----- EXCERPTED PASSAGE

Groups led by Black Lives Matter said the shootings were part of a larger pattern of racial discrimination.

Law enforcement officials said they weren’t.

So we examined every Florida police shooting from 2009 to 2014, using police reports, news articles, lawsuits and autopsies to break down each one to its most basic traits.

Each dot represents one person who was shot.

Most of the people were either black or white.

More black people were shot, even though whites in Florida outnumber blacks 3 to 1.

Take away the least debatable cases, where people were involved in violent crimes or threatened police with weapons.

Here’s what’s left.

Now the numbers skew even more black.

Then think about what raises the most questions when a police officer shoots someone.

Shot while unarmed?

 Blacks outnumbered  whites 2 to 1.

Blacks were twice as likely to be shot after being pulled over for a traffic violation.

Or while reaching for something that officers thought was a weapon — but wasn’t.

They were three times as likely to be shot while police were chasing them on foot.

Or while suspected of a minor crime, like smoking pot or shoplifting, or without committing any crime at all.

And four times as likely to be shot in the back.

Now look at the cases where these patterns intersect.

Alens Charles, 21, was locked out of his house in Lantana late at night. A neighbor saw Charles walking around his backyard and reported a possible burglary.

Charles, unarmed and parked in the driveway, fell asleep in his car.

When he awoke, officers investigating the call saw him sit up in the car and immediately shot him.

----------
----- DATA SECTION

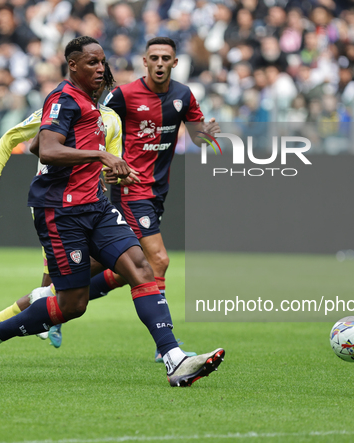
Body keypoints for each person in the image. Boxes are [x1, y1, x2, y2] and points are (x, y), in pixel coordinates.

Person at [0, 36, 225, 387]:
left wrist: (115, 168)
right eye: (91, 62)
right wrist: (102, 156)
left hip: (97, 207)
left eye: (102, 61)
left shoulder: (100, 111)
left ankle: (173, 359)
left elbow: (104, 158)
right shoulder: (62, 99)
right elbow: (45, 149)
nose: (101, 68)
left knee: (142, 267)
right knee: (73, 303)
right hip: (60, 211)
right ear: (73, 65)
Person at [0, 62, 124, 350]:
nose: (98, 80)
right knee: (56, 288)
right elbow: (11, 138)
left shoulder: (111, 121)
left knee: (79, 280)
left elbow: (112, 166)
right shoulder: (60, 107)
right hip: (56, 205)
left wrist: (117, 175)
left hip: (91, 207)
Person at [88, 37, 219, 362]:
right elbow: (96, 132)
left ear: (175, 63)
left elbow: (198, 139)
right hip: (130, 187)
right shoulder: (124, 95)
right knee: (158, 259)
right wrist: (105, 164)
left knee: (121, 270)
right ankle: (167, 347)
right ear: (144, 61)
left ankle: (57, 298)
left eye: (166, 58)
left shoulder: (183, 96)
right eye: (154, 58)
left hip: (157, 190)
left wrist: (207, 135)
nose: (160, 63)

----------

## TASK DESCRIPTION
Reproduce the passage on Florida police shootings above in full, word for word.

## ANSWER TO THIS EXERCISE
Groups led by Black Lives Matter said the shootings were part of a larger pattern of racial discrimination.

Law enforcement officials said they weren’t.

So we examined every Florida police shooting from 2009 to 2014, using police reports, news articles, lawsuits and autopsies to break down each one to its most basic traits.

Each dot represents one person who was shot.

Most of the people were either black or white.

More black people were shot, even though whites in Florida outnumber blacks 3 to 1.

Take away the least debatable cases, where people were involved in violent crimes or threatened police with weapons.

Here’s what’s left.

Now the numbers skew even more black.

Then think about what raises the most questions when a police officer shoots someone.

Shot while unarmed?

 Blacks outnumbered  whites 2 to 1.

Blacks were twice as likely to be shot after being pulled over for a traffic violation.

Or while reaching for something that officers thought was a weapon — but wasn’t.

They were three times as likely to be shot while police were chasing them on foot.

Or while suspected of a minor crime, like smoking pot or shoplifting, or without committing any crime at all.

And four times as likely to be shot in the back.

Now look at the cases where these patterns intersect.

Alens Charles, 21, was locked out of his house in Lantana late at night. A neighbor saw Charles walking around his backyard and reported a possible burglary.

Charles, unarmed and parked in the driveway, fell asleep in his car.

When he awoke, officers investigating the call saw him sit up in the car and immediately shot him.